We note that it is not at all clear that the MDL court needed to credit plaintiffs’ boilerplate language about preserving individual rights.  Merger doesn’t eliminate any plaintiff’s individual appellate rights, it just affects appellate timing, and objective evidence of merger should matter more than any party’s subjective wish.

In any event, under Zantac IX, every plaintiff can now choose to appeal, or not, their individual actions and thus to incur the necessary fees.  “Waiver occurs when a Plaintiff foregoes the opportunity to amend and proceeds directly to appeal.”  Id. at *11.  In the “generic-only” cases – where a given plaintiff sued only generic manufacturers of the drug – all claims had been dismissed with prejudice as preempted, so the court allowed for final judgments under Fed. R. Civ. P. 58.  Id.  Each plaintiff had the option to seek such a judgment.  Id.

Plaintiffs had also attempted to manipulate the appellate process to preserve their option to wage post-remand guerrilla warfare against MDL preemption rulings.  Zantac IX refused to countenance such shenanigans and instead certified appeals under Fed. R. Civ. P. 54(b) in cases where preemption applied but did not wipe out all claims against all parties.

A concern for courts overseeing MDLs is the possibility that, upon remand, the court’s various rulings will be appealed in piecemeal fashion to appellate courts across the federal judicial system. This precise concern is the reason that courts have entered Rule 54(b) judgments in MDLs.

2021 WL 5050347, at *13 (citation omitted).  Thus, all “active defendants in the MDL affected by the same ruling on appeal could join the appeal,” id., and prevent any “possibility that eventually the parties could receive different, inconsistent rulings on federal pre-emption in every circuit court in the United States.”  Id. at *14.

The result of the Rule 54(b) orders is that every defendant with similar preemption arguments – for example, plaintiffs asserted failure-to-report claims indiscriminately against all classes of defendants – will participate in the current round of appeals.
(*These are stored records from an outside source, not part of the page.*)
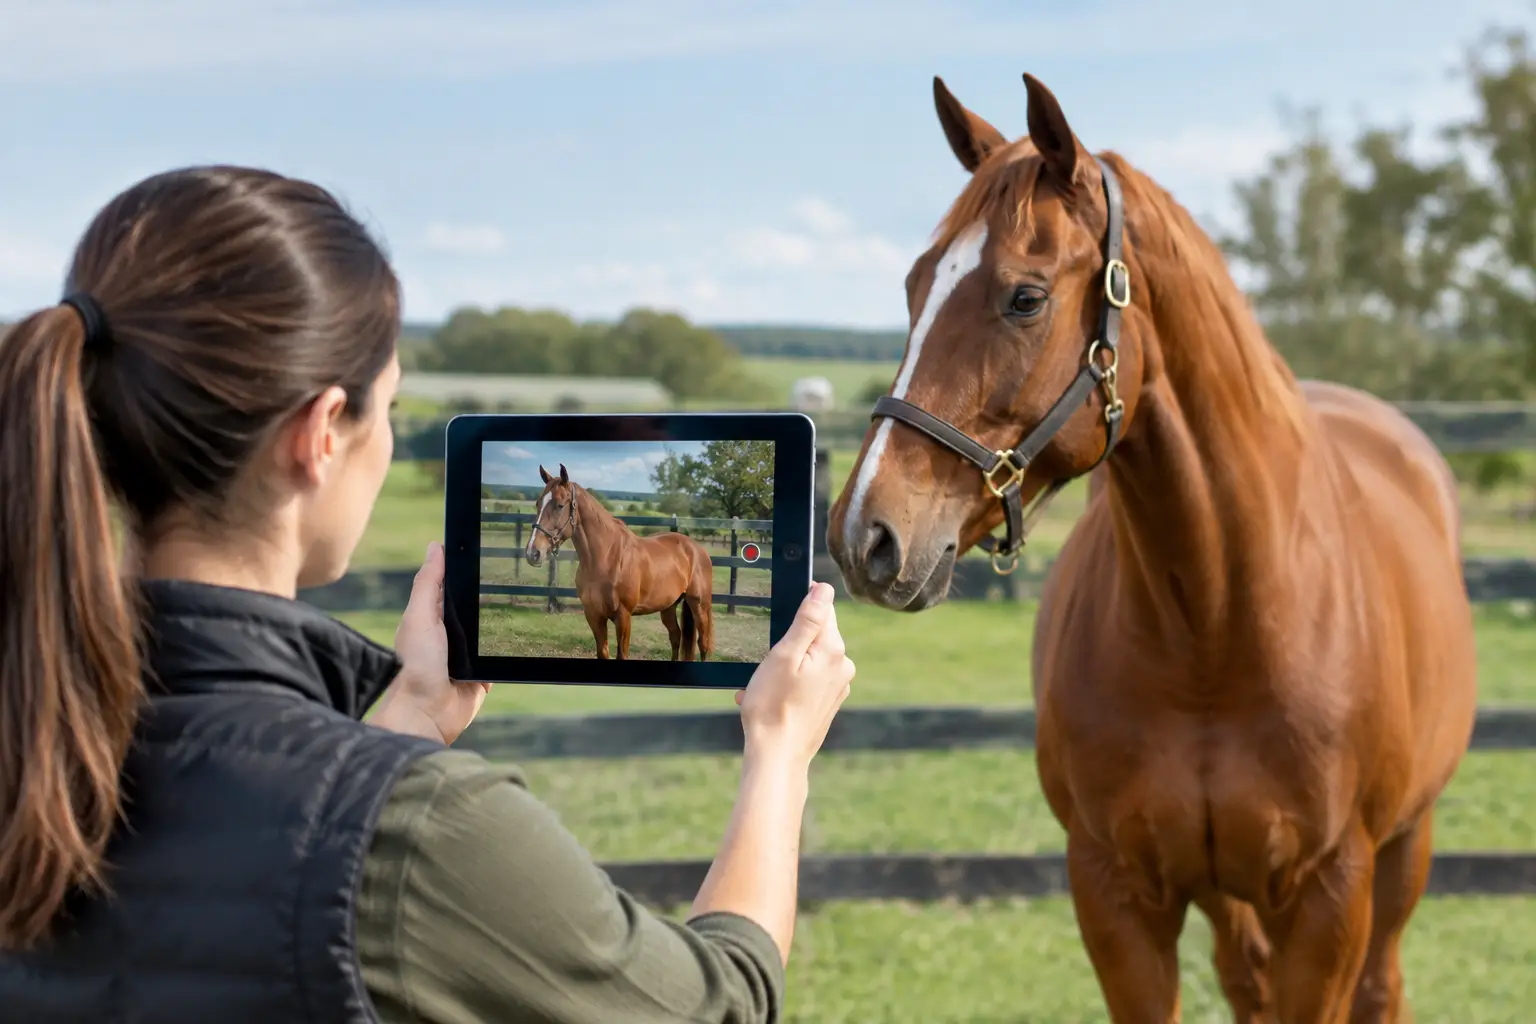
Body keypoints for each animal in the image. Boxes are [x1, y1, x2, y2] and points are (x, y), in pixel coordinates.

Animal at [525, 464, 715, 661]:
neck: (606, 557)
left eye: (560, 505)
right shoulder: (594, 615)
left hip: (700, 605)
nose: (533, 552)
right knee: (676, 636)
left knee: (703, 644)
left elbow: (622, 654)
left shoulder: (624, 616)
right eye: (538, 504)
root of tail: (697, 549)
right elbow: (603, 652)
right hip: (668, 606)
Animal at [827, 73, 1477, 1023]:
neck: (1215, 624)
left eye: (1025, 297)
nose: (865, 534)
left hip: (1402, 853)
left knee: (1382, 987)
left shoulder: (1329, 899)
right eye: (915, 286)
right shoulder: (1117, 890)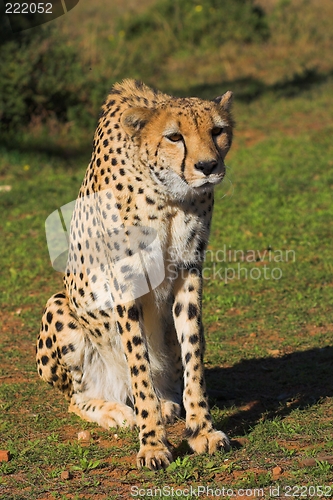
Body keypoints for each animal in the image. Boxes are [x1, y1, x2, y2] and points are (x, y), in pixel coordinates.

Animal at [37, 80, 233, 470]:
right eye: (174, 136)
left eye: (218, 131)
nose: (208, 166)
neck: (169, 194)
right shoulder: (125, 282)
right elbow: (138, 365)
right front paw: (153, 444)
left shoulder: (189, 271)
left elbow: (193, 355)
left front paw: (201, 430)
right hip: (59, 307)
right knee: (77, 398)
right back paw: (114, 410)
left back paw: (168, 402)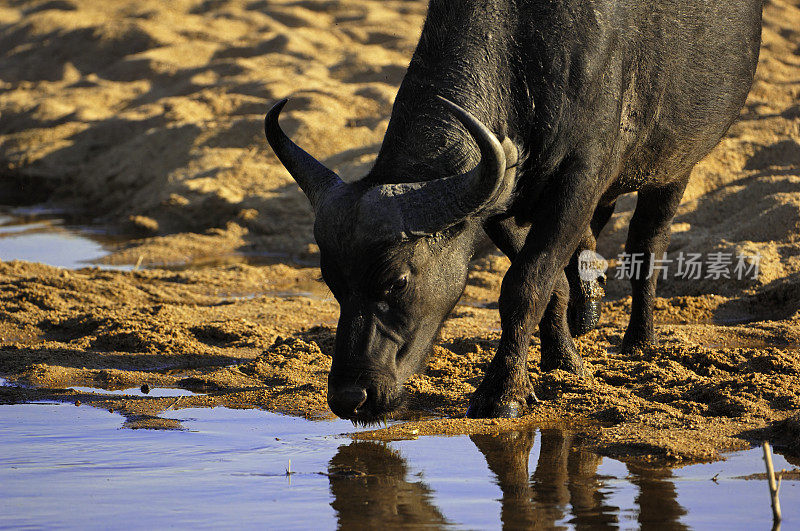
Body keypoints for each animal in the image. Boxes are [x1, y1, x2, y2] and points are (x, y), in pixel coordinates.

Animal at [264, 1, 764, 424]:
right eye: (332, 282)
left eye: (398, 281)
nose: (350, 399)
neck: (525, 55)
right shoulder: (498, 202)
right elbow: (548, 284)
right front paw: (563, 360)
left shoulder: (578, 183)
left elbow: (525, 285)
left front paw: (503, 393)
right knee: (592, 244)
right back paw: (590, 300)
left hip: (675, 165)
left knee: (647, 242)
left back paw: (640, 341)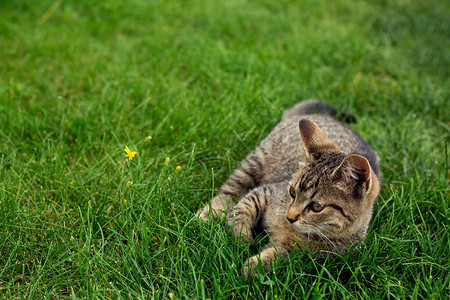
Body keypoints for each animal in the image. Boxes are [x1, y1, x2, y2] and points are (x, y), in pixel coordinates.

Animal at [197, 100, 380, 276]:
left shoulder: (310, 256)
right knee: (230, 190)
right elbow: (242, 208)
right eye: (292, 192)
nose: (290, 216)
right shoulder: (266, 191)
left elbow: (276, 258)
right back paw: (210, 213)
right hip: (255, 161)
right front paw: (240, 236)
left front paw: (251, 268)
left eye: (317, 206)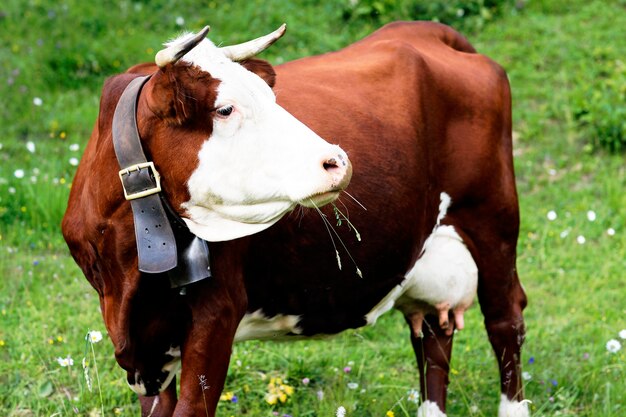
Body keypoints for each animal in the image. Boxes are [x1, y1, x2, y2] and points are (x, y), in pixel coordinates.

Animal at [62, 22, 528, 416]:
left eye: (271, 97)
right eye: (225, 109)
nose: (337, 161)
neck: (129, 275)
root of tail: (426, 31)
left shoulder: (217, 313)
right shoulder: (144, 346)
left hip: (494, 219)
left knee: (505, 319)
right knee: (433, 333)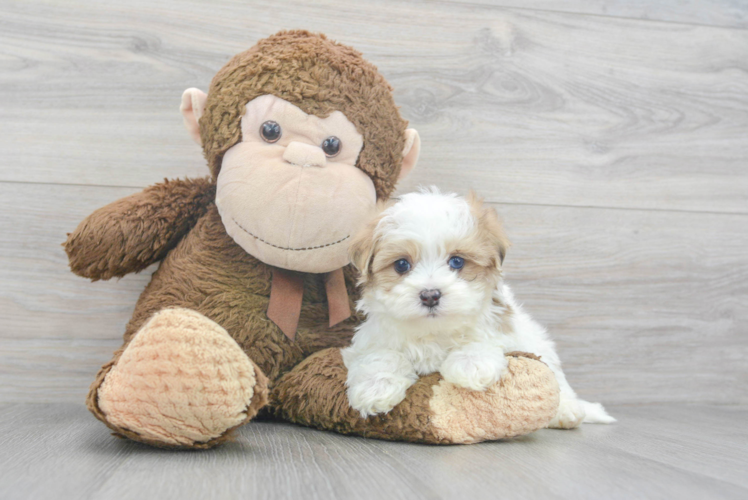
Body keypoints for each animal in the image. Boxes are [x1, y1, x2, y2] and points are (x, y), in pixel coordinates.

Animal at [342, 188, 616, 430]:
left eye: (456, 262)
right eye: (401, 265)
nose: (430, 295)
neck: (434, 330)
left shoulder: (502, 326)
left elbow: (483, 338)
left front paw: (470, 365)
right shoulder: (371, 340)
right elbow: (380, 355)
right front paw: (376, 387)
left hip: (539, 344)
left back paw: (567, 410)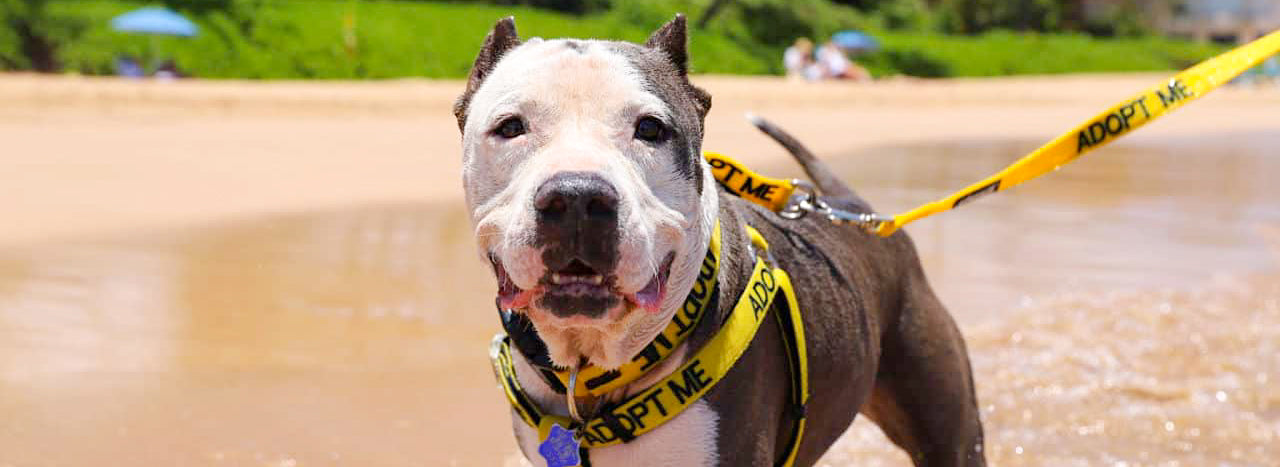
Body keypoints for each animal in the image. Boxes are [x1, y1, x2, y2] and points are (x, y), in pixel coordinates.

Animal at [455, 14, 983, 465]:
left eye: (650, 128)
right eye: (510, 127)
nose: (578, 197)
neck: (591, 373)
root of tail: (853, 208)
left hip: (950, 428)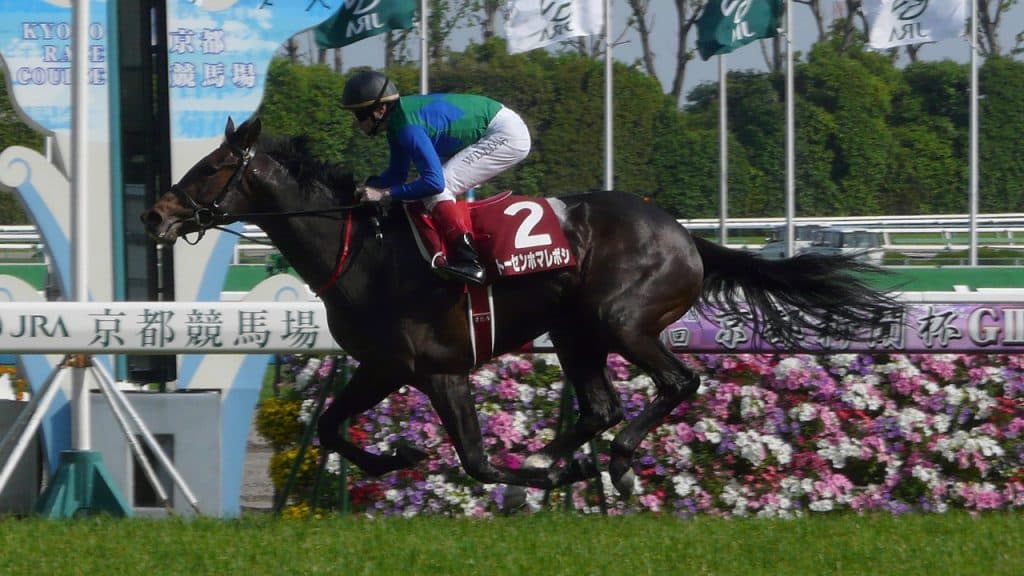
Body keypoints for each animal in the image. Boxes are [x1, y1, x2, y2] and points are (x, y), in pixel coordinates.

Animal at [142, 117, 902, 496]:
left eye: (212, 167)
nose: (156, 214)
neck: (361, 250)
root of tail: (686, 236)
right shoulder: (411, 367)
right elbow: (349, 432)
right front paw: (411, 458)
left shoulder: (415, 366)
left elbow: (451, 455)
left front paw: (417, 454)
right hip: (574, 331)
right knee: (600, 405)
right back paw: (568, 458)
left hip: (621, 321)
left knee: (676, 383)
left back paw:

Addressing “when,” the Court concludes that its rulings on federal pre-emption as to the Generics, Brands, and Retailers are of such great importance that the entry of partial judgment should not be delayed, even though other claims remain pending in this MDL.  All of the parties affected by the Court’s federal pre-emption rulings − not just a subset of the Generics − should have the opportunity to argue the propriety of that ruling in a single, binding appellate forum, consistent with the purpose of centralized MDL proceedings.

2021 WL 5050347, at *15.  Administratively, Zantac IX chose to “docket a single Rule 54(b) final judgment on the MDL docket,” as opposed to “more than one thousand separate Rule 54(b) judgments in the individual cases..”  Id.

This seems to us to be the fairest outcome to all concerned under the circumstances.  Plaintiffs who sued non-generic defendants need not jettison conceivably valid claims in order to obtain final orders enabling them to appeal the various preemption rulings.  All defendants can participate in the current round of appeals without fear that, following remand from the MDL, plaintiffs will mount collateral attacks on the MDL preemption rulings in who knows how many different courts.  And, as discussed at the outset, plaintiffs have only their own over-the-top pleading habits to blame for having to pay filing fees in each case.